Europeans are so eager to impress the president during his two-day visit to Brussels - they are even closing down most of the EU administration to ensure his security - it is all getting a bit embarrassing.

"If ridicule could kill, there would be bodies piling up in the streets of Brussels," said Jean-Claude Juncker, the prime minister of Luxembourg, whose tiny country holds the EU's presidency.

Mr Juncker was despairing of the petty squabbling which has broken out in the 25 member club - and among its institutions - as everyone tries to get face time with a president some of them still privately loathe.

It is a sign of the efforts being made on both sides that Mr Bush will devote most of his time to meetings with the same "weasels" who most opposed his war effort.

While Tony Blair, British prime minister, only gets to see the president for croissants on Tuesday, Jacques Chirac, French president, is treated to dinner on Monday night.

Belgium gets the full presidential treatment, as Mr Bush kicks off his Brussels tour on Monday with a meeting with King Albert II and Guy Verhofstadt, the prime minister. Gerhard Schröder, German chancellor, holds talks with him in Mainz on Wednesday.

Aside from the private meetings, European leaders have been engaged in some unseemly jockeying for the chance to say a few words during a 90-minute EU-US summit on Tuesday afternoon.

The last time Mr Bush attended such a meeting, at Gothenburg in Sweden in 2001, his eyes glazed over as each EU leader gave a three-minute speech.

This time he will hear speeches from selected "lead speakers", with Mr Blair talking about the Middle East, Mr Schröder on Iran and Mr Chirac - who famously told the EU's new pro-US eastern members to "shut up" over Iraq - on European unity.

Silvio Berlusconi, Italy's prime minister, was initially left off the list, and was added only at the last minute after complaints from Rome; he will speak on the need for European economic reform, a subject his country is often criticised for ignoring.

Mr Bush will also spend time with his old friend José Manuel Barroso, the European Commission president, the former Portuguese prime minister who hosted a pre-Iraq war summit in a military hut on the Azores.

Mr Bush, however, will not be meeting Europe's third president: Josep Borrell, the Spanish socialist president of the European parliament, who has been told by EU members not to bother coming.

Mr Borrell invited Mr Bush to speak to the assembly but did not get a reply. On Friday night he wrote to Mr Juncker trying to gatecrash the event.

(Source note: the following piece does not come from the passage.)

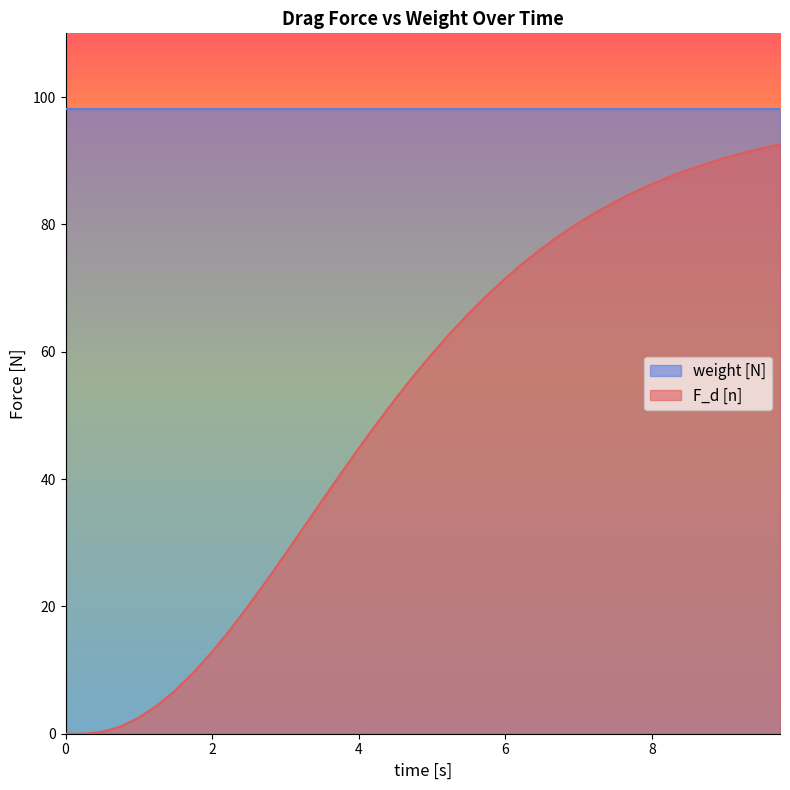

How many series are shown in this chart?

2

Mr Borrell's enthusiasm for meeting the president contrasts with his contempt for him over the Iraq conflict, which he once described as an "illegal war based on lies". But like everyone else in Brussels, it seems he feels the time has come to move on.

koba65
20-02-2005, 14:27
Spineless pyschophants show that their opposition to the war was superficial....

Bluebird
20-02-2005, 14:43
Originally posted by koba65
Spineless pyschophants show that their opposition to the war was superficial.... Europeans are so eager to impress the president during his two-day visit to Brussels - they are even closing down most of the EU administration to ensure his security - it is all getting a bit embarrassing.

"If ridicule could kill, there would be bodies piling up in the streets of Brussels," said Jean-Claude Juncker, the prime minister of Luxembourg, whose tiny country holds the EU's presidency.

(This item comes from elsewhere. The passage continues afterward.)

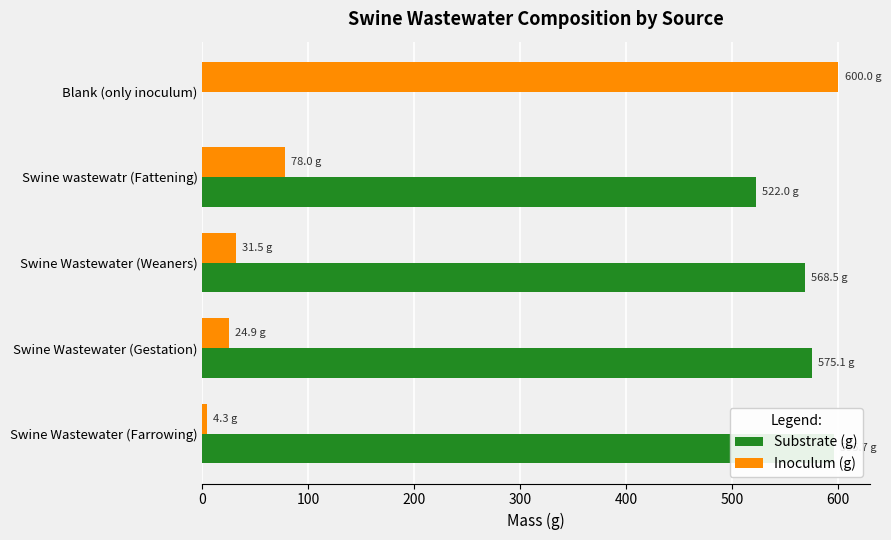

Reading right to left, extract all data points from this chart.

Substrate (g): 0.0	522.0	568.5	575.1	595.7
Inoculum (g): 600.0	78.0	31.5	24.9	4.3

There are important trade issues to discuss, with the US president, which the Europens would like to get back on track; after the war of words and rhetoric, over Iraq.

For example, I'm sure the French would like to start selling their wines, in the US, again. There were many trade boycotts, with European countries, over this issue.
:cool:

Crazyeelboy
20-02-2005, 14:48
I'd like to see what they are willing to do to support the development of Iraqi stability. We can make room on the bandwagon.